As the answer, set down the lines below from the one containing "Five Star Tennis Center may, from" through the one containing "Risk and Responsibility Statement", exactly and inclusively, and no others.
═══ Data
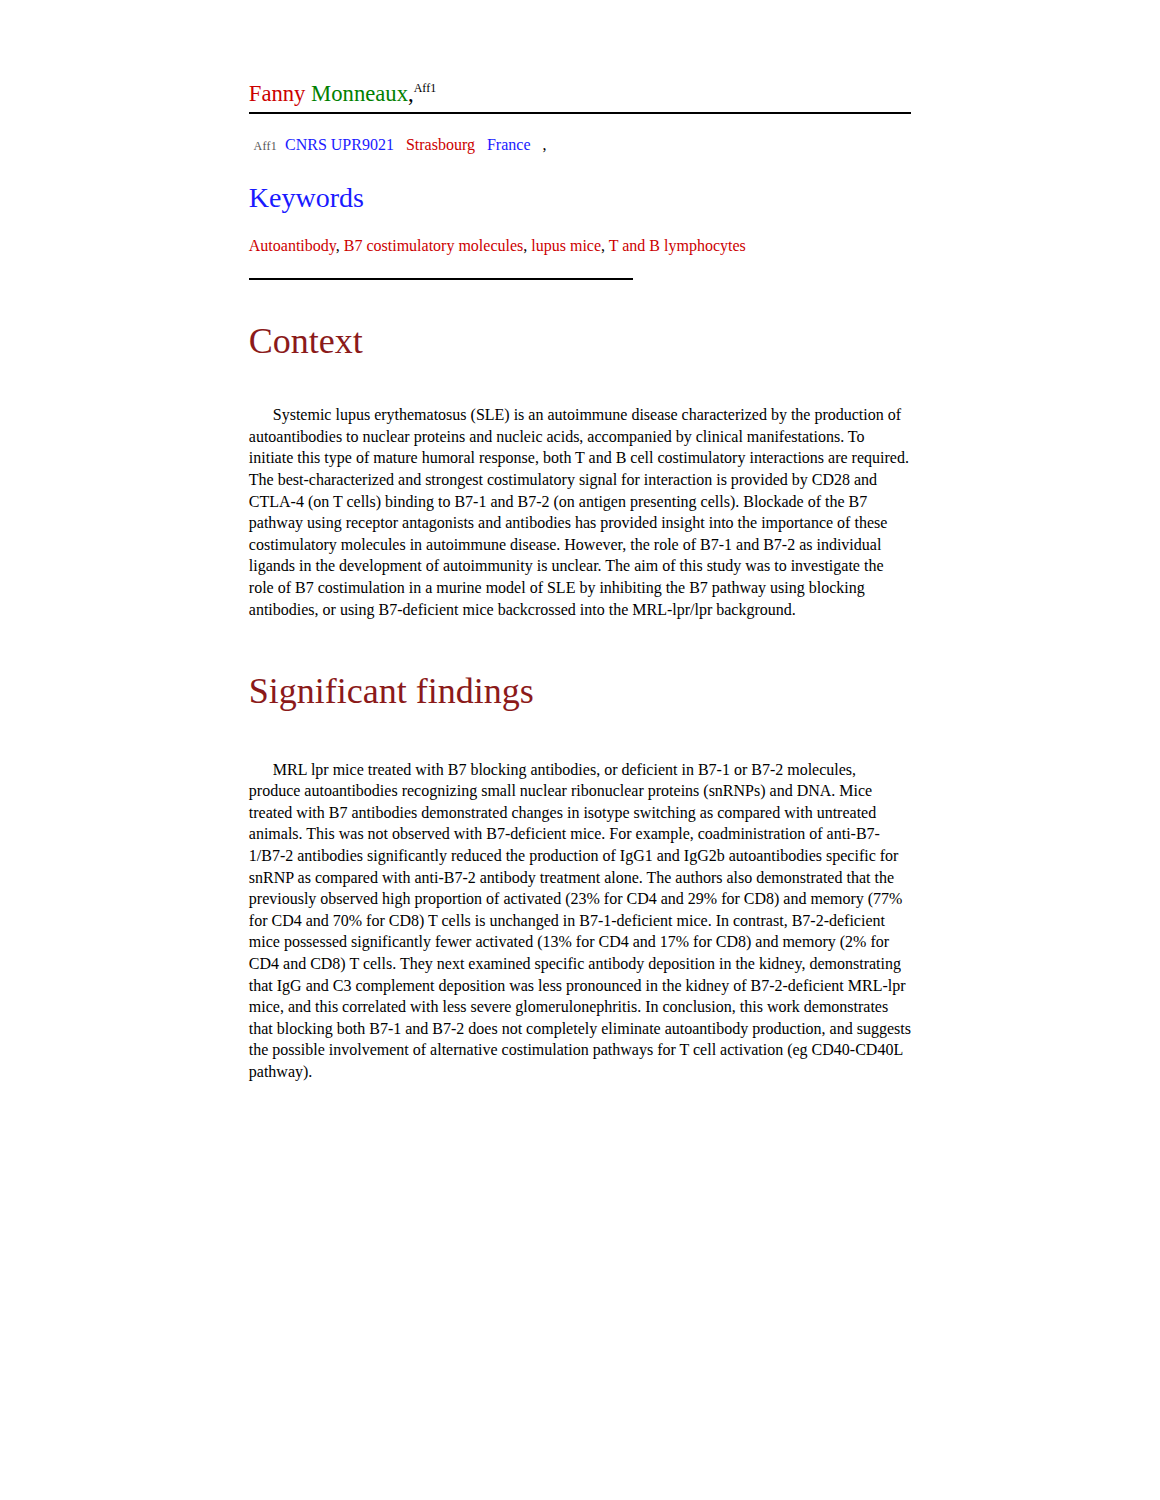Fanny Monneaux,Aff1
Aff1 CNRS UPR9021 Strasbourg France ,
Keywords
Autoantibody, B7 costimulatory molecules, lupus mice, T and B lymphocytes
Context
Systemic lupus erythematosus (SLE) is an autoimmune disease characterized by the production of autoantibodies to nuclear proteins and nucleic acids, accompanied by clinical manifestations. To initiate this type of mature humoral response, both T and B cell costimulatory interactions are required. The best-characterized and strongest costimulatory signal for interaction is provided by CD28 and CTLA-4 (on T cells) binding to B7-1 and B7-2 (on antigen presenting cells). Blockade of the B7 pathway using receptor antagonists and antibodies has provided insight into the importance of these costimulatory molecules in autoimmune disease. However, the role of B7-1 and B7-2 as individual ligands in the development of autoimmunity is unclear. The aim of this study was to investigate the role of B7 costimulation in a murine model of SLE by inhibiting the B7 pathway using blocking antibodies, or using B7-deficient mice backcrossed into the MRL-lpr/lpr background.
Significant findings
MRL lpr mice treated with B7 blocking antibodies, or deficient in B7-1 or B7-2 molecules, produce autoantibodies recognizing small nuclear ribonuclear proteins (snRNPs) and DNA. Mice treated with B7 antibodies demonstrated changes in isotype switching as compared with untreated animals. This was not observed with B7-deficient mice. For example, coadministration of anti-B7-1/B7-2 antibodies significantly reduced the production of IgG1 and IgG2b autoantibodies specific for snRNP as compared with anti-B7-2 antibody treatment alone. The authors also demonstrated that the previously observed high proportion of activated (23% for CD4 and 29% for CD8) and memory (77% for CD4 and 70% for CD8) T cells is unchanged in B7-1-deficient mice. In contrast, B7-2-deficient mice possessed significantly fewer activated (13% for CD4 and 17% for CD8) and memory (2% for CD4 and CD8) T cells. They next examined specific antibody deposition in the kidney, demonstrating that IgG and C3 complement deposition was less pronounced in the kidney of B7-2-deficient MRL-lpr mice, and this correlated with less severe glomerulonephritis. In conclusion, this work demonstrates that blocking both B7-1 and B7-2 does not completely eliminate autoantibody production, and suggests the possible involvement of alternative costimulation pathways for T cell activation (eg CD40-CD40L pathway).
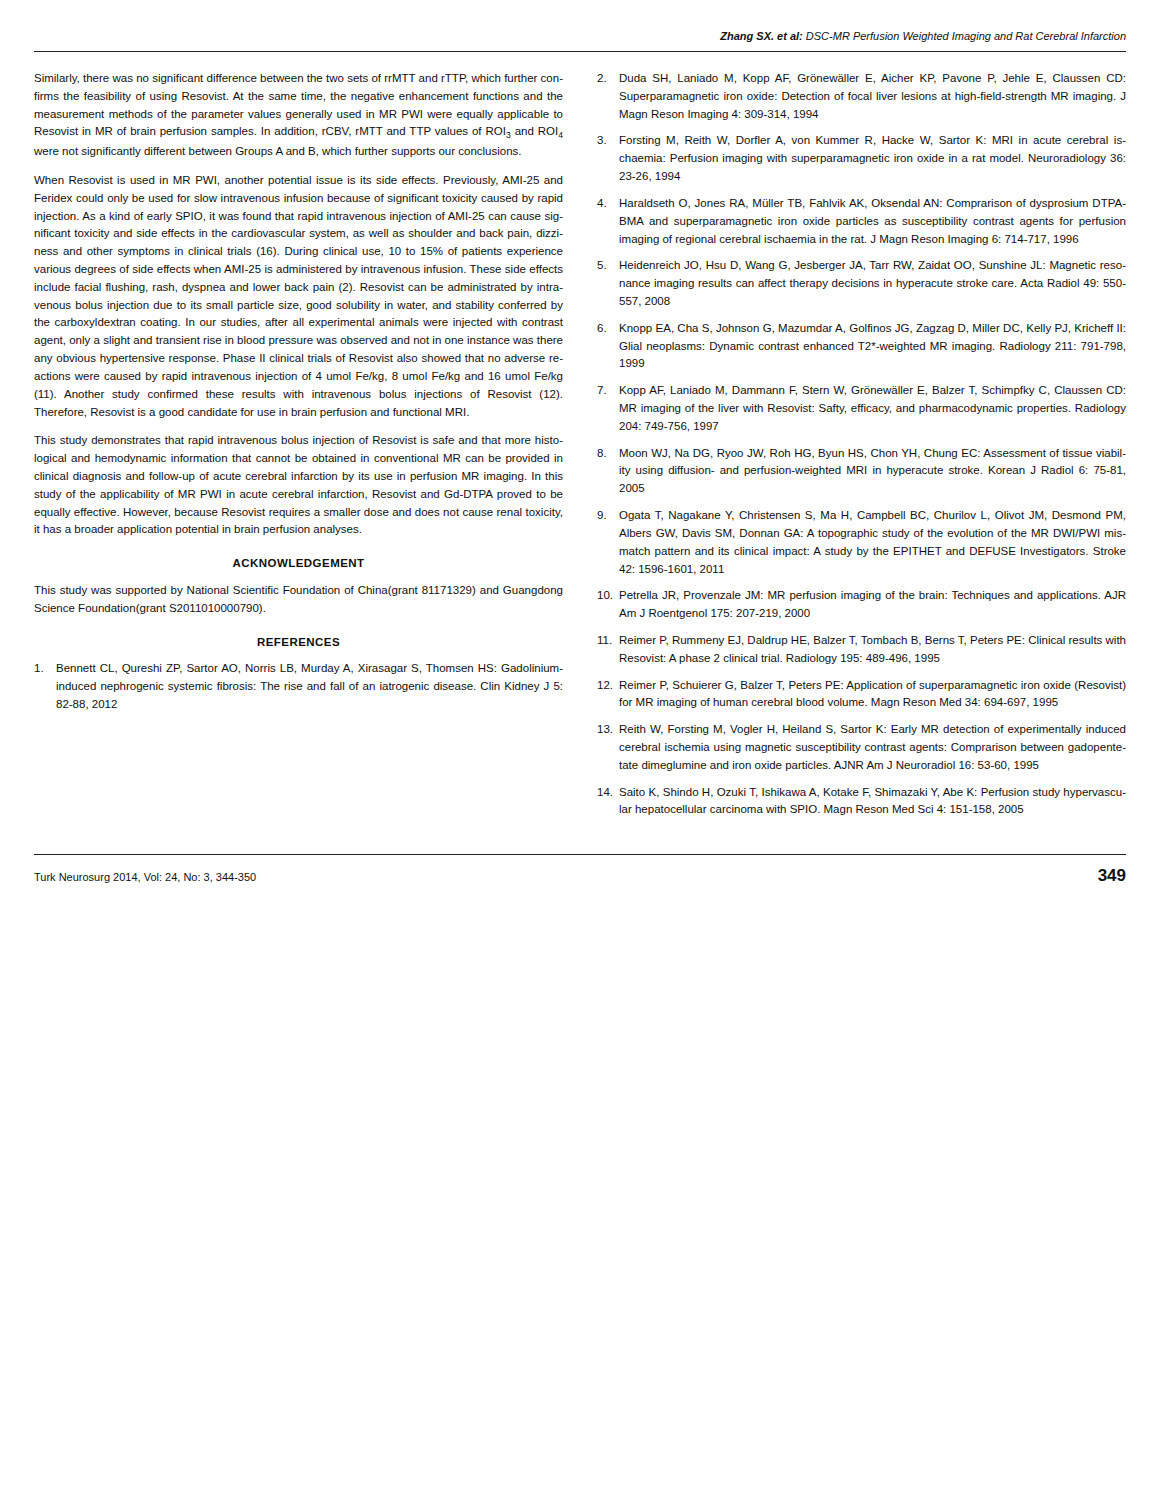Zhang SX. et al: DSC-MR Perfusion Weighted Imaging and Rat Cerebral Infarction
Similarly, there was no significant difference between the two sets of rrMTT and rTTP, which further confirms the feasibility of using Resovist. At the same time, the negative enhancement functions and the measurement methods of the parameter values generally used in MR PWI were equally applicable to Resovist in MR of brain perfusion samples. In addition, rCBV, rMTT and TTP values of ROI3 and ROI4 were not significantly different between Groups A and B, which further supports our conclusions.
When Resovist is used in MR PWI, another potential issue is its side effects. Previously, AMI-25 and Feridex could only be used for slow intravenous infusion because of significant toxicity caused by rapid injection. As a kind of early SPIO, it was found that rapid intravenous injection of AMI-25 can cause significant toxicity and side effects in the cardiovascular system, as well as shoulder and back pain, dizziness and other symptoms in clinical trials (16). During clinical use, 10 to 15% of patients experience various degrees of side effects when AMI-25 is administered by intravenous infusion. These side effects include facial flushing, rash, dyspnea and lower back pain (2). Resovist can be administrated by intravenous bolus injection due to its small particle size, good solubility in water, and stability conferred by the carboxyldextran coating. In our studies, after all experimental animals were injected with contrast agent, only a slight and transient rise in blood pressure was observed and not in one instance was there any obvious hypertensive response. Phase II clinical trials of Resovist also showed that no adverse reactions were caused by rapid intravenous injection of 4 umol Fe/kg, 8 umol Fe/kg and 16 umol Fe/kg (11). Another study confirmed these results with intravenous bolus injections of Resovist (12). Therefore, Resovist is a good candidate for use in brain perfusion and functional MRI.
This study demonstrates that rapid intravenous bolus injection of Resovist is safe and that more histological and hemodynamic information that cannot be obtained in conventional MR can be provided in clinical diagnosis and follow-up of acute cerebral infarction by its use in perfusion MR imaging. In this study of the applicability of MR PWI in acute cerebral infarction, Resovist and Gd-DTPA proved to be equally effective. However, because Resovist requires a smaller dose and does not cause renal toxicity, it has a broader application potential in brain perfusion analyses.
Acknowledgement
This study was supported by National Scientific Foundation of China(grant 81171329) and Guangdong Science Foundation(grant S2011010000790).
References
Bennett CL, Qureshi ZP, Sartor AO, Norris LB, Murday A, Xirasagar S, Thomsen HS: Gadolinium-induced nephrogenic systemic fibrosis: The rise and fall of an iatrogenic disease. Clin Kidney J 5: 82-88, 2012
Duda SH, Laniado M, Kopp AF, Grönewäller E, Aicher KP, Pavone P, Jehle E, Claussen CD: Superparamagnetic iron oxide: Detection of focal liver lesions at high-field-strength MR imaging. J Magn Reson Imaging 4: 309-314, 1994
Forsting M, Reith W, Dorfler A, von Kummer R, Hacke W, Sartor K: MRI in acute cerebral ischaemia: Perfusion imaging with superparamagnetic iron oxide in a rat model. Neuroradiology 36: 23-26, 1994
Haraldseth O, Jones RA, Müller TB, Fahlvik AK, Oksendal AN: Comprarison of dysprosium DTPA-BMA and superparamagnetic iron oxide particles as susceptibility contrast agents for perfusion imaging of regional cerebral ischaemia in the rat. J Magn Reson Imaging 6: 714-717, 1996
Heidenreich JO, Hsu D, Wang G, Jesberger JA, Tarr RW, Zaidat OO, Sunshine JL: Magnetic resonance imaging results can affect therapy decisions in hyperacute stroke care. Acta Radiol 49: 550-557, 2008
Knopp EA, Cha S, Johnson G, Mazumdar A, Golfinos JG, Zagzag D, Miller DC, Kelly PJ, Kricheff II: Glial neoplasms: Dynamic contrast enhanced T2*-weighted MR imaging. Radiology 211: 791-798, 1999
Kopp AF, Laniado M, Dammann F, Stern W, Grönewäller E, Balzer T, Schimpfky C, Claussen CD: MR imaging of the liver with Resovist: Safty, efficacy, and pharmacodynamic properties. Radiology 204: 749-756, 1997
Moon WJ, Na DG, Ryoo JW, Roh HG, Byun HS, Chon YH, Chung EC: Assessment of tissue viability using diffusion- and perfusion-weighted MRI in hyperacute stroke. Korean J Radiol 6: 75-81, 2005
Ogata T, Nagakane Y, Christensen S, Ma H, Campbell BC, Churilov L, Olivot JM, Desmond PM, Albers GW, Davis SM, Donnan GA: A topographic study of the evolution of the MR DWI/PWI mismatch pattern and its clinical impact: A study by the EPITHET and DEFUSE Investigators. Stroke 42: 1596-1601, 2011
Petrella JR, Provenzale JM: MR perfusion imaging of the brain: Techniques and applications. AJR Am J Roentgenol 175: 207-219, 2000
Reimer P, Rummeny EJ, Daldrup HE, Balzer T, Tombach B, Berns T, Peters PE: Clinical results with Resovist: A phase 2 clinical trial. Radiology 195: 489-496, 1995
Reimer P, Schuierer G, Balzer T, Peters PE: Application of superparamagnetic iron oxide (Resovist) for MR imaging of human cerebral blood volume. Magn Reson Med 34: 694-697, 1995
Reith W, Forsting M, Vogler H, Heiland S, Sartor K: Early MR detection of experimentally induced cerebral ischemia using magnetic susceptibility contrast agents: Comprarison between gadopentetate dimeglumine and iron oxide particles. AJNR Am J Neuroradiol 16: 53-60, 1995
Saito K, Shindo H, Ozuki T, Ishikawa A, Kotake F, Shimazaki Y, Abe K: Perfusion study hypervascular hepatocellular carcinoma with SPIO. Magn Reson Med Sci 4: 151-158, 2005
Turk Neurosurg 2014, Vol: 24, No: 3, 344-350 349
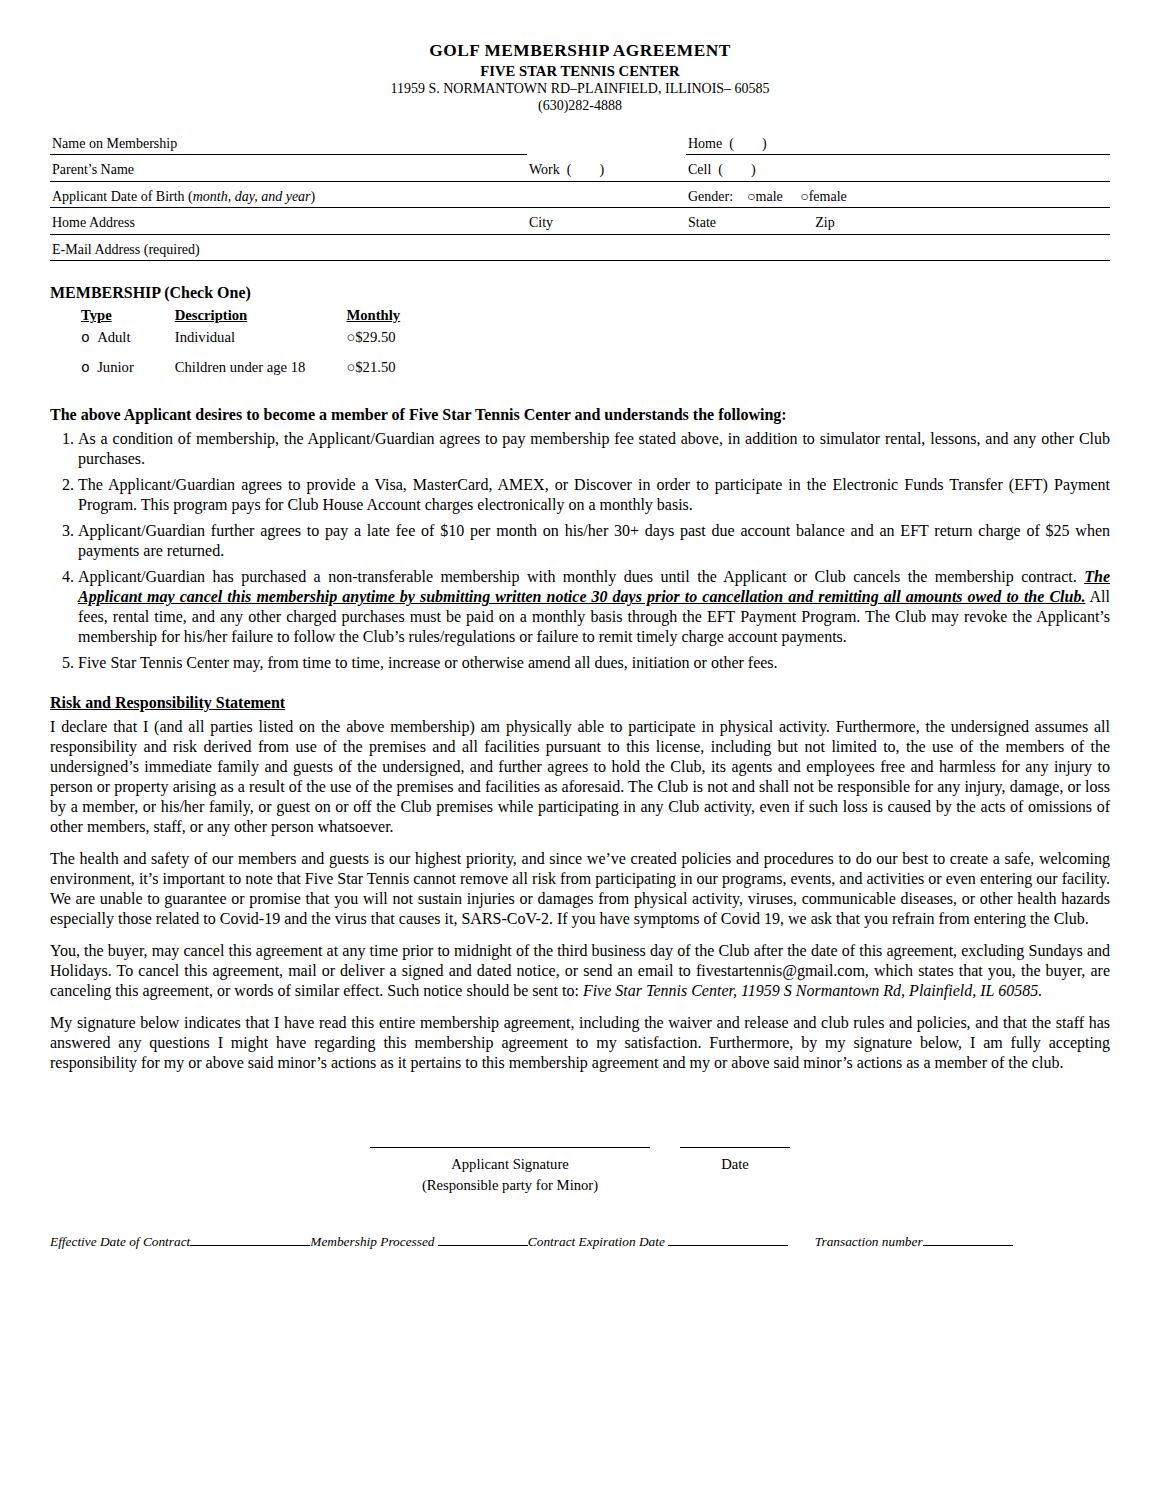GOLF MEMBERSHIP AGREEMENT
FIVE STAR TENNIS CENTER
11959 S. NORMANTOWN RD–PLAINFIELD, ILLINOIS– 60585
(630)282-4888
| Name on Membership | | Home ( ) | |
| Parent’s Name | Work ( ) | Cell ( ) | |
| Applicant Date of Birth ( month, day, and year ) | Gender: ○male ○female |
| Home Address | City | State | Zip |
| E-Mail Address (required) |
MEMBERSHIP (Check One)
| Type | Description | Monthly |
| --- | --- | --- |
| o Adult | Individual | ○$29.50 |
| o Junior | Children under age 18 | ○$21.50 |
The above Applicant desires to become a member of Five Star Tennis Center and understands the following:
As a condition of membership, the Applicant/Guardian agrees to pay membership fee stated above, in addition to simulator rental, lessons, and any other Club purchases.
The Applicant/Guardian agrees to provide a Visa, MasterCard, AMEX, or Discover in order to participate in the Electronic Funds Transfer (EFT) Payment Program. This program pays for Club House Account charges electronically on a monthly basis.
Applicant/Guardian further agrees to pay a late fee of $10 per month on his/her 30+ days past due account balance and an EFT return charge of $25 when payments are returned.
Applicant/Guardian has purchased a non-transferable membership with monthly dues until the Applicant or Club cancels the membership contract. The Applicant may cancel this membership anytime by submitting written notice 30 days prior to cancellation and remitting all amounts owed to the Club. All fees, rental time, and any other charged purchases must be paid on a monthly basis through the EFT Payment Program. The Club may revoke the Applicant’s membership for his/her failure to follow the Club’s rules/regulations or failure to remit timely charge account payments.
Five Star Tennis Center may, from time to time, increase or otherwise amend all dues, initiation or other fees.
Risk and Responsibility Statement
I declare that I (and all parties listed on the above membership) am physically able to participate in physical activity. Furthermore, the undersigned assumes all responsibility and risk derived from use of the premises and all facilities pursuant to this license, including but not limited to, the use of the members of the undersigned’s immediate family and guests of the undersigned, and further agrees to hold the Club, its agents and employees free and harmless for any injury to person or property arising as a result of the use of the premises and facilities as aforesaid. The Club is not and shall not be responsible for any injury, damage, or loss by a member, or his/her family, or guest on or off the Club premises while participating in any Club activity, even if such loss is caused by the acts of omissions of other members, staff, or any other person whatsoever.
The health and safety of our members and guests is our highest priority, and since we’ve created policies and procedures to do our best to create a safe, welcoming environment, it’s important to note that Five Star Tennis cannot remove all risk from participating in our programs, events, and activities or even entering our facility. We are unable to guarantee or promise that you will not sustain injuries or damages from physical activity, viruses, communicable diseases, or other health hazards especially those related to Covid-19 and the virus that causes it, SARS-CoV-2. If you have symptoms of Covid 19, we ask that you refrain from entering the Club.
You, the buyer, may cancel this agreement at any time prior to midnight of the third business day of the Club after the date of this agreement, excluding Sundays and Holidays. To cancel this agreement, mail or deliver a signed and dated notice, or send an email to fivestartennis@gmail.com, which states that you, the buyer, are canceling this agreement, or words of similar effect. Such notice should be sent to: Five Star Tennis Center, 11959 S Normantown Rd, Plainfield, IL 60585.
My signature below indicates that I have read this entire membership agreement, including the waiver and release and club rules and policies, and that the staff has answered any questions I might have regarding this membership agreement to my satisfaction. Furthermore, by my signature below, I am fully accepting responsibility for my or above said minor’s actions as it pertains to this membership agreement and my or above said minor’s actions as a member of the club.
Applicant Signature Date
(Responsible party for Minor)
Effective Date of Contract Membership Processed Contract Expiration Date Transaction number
══════
> _Written response_:
Five Star Tennis Center may, from time to time, increase or otherwise amend all dues, initiation or other fees.
Risk and Responsibility Statement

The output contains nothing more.